Ressalte-se que o leitor não encontrará um tratado sociológico, mas uma obra da mais genuína ficção. A sociologia, se houver, será por conta do leitor que, ao destilar mais uma vez o que a autora entrega, alcançará esse entendimento.
Histórias encantadas entre cordilheiras de areia, de Cássia Fernandes, é um romance de realismo fantástico, só que num tom um tanto sutil, mais próximo de Murilo Rubião e José J. Veiga, do que de Jorge Luis Borges, Bioy Casares ou Gabriel García Márquez. No entanto, pelos simples aspectos de que as protagonistas Amapola e Varsória, que estão mortas, mas levam vida mundana de entidades vivas, o romance se aproxima um pouco de Juan Rulfo, em Pedro Páramo, ou de Machado de Assis, em Memórias Póstumas de Brás Cubas.
Uma história saborosa, com laivos de humor nonsense, que às vezes até lembra Richard Brautigan, em Pescar truta na América, ressalvando que essas comparações, um tanto arbitrárias, são apenas tentativas deste leitor privilegiado em estabelecer referências, porque Cássia Fernandes é uma autora experimentada, talentosa, com voz própria e em pleno domínio de seu ofício, como já ficou amplamente demonstrando em outras obras em prosa e verso. No entanto, como literatura é também uma sedimentação do engenho humano, daí se justificam essas comparações com que outros leitores podem concordar ou não.
Talvez graças ao ímã inerente ao nome Anhangás, palavra escolhida por Cássia para nomear o povoado fictício inspirado em Jericoacoara, antiga vila de pescadores no Ceará, o lugar se torna um microcosmo perfeito, para onde converge toda sorte de bicho-grilo, nacional e internacional, munha resultante da moagem dos valores e ideias, nos últimos 60 anos.
De acordo com a própria autora, “o nome Anhangás é uma referência a uma das versões do mito indígena do Anhanga, palavra de origem tupi segundo o folclorista pernambucano Câmara Cascudo, uma entidade protetora dos animais, especialmente fêmeas prenhes (qualquer animal que choca ou cria), representada por um veado com olhos de fogo. Em outras das muitas versões do mito, que podem ter sido criadas, conforme o folclorista, também por contato com expressões e mitos de origem africana, no que ele denomina de ‘mitos de confusão verbal’, a figura do Anhanga passou a ser identificado também como o diabo e o mau espírito. O termo deu origem a nomes como o Anhanguera, o diabo velho, referência ao bandeirante paulista Bartolomeu Bueno da Silva, que explorou a região central do Brasil, especialmente o estado de Goiás, e ao Vale do Anhangabaú (rio dos malefícios do diabo), no estado de São Paulo.”

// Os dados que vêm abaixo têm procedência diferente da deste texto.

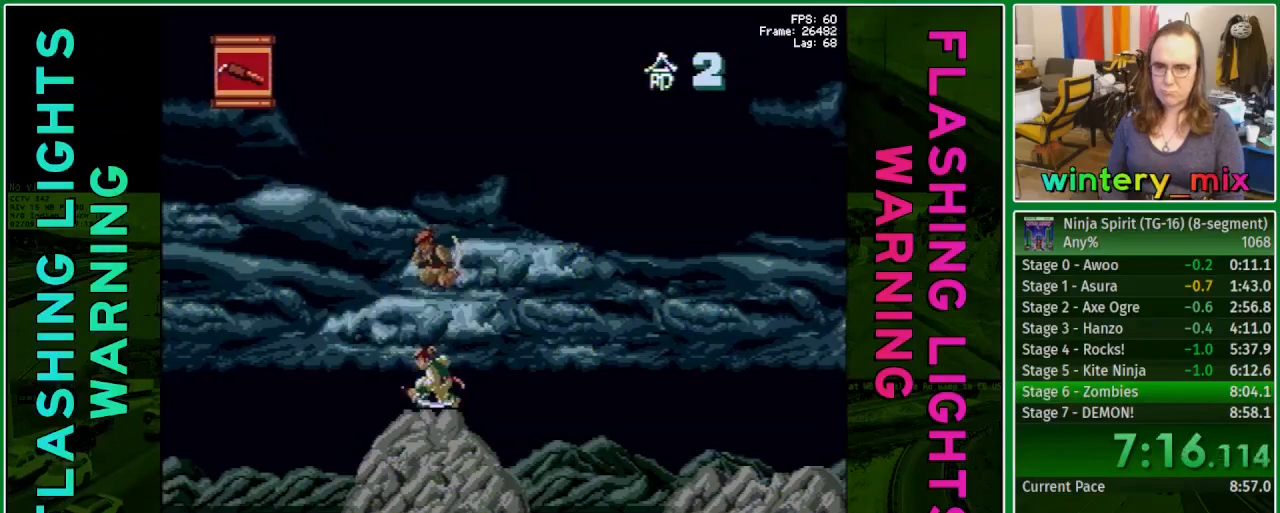
{"buttons": ["Y", "DPAD_DOWN"], "events": [[33, "Y", "down"]]}
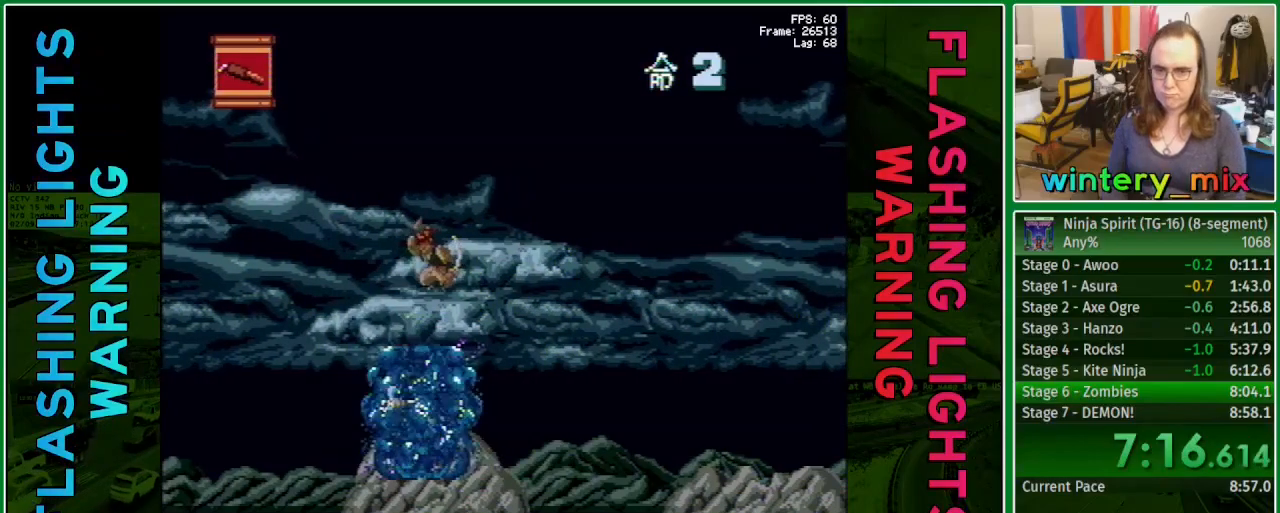
{"buttons": ["Y", "DPAD_DOWN"], "events": []}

É nesse micromundo de “mitos de confusão verbal” que Cássia Fernandes, mui habilmente, insere seus personagens em marcha, num turbilhão de fatos e sensações. Arrasta para o contexto crenças, mitos e superstições, que estão na base da cultura popular, e contribuem fortemente para o povo brasileiro ser o que é. Até um fato ocorrido no Zoológico de Goiânia (GO), em que uma jacaré-açu, a maior do Brasil em cativeiro, de nome Jacira, trucidava todos os machos que eram colocados em sua jaula, para cruzarem com ela. Após um exame mais acurado, descobriu-se que Jacira era, na verdade, Jacinto. Talvez e por certo, a jacaré entra como um símbolo da liberdade de gênero, preconizada pelos preceitos libertários mais em voga. Ou até como referência a uma fala desgraçadamente infeliz de um certo “mito” nacional, especialista em propagar o negacionismo e o ódio.
Não cabe aqui, nem de longe, fazer spoiler. No entanto, posso afiançar aos leitores e leitoras que o romance propiciará um percurso prazeroso, com um final surpreendente.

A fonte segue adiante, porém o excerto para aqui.